Когда Мыря успел сплести заклинание, Тамара не заметила. Наверное, это было что-то очень простое, но необыкновенно мощное. С выброшенных вверх рук незнатя на людей буквально рухнул огненный водопад. Мыря захохотал, заухал, как филин, а внизу бушевало пламя, с треском пожирая деревья. Девушке на ум пришло древнее чаньское изречение: «Что невыразимо в словах — неистощимо в действии». В нос ударил запах паленого, отчаянные человеческие крики утонули в огневом гуле.
— Как коня подстегнуть?! Сгорим! — обернул к потрясенному Бойше разгоряченное лицо домовой.
— Счас! — кивнул итер и умчался вниз, к управильным вервиям.
Спустя несколько секунд древесное нутро коня застонало, держащие пузырь канаты поползли вверх. Скорость движения и впрямь увеличилась. Полыхающий лес и сожженные заживо разбойники остались позади.

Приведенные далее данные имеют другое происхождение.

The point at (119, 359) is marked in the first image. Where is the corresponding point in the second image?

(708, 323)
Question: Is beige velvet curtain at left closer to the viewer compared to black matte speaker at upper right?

— Силен ты, незнать, людей губить! — не то с восторгом, не то с осуждением бросил Бойша, поднявшись на палубу.
— Там и сокровнички мои были, — равнодушно ответил Мыря и тут же поинтересовался: — Чего там с харчами? Живот к хребтине прилип, кишка кишке шиш кажет.
Поворот на Чернолесскую плешь прошел как по маслу, даже пузырь спускать не пришлось. Конь бодро покатил по подтаявшему за день снегу, вокруг раскинулось овражье, густо поросшее мусорным подлеском. Потеплело, небеса перестали сеять то мелкий снежок, то дождик; налетел южный ветерок, вымел из воздуха студь, зачернил леса. Сытые, довольные, незнать с итером развалились на вытащенных снизу тюфяках поодаль от кострища, Тамара присела на скамейку в самом носу коня, вновь достала тетрадь.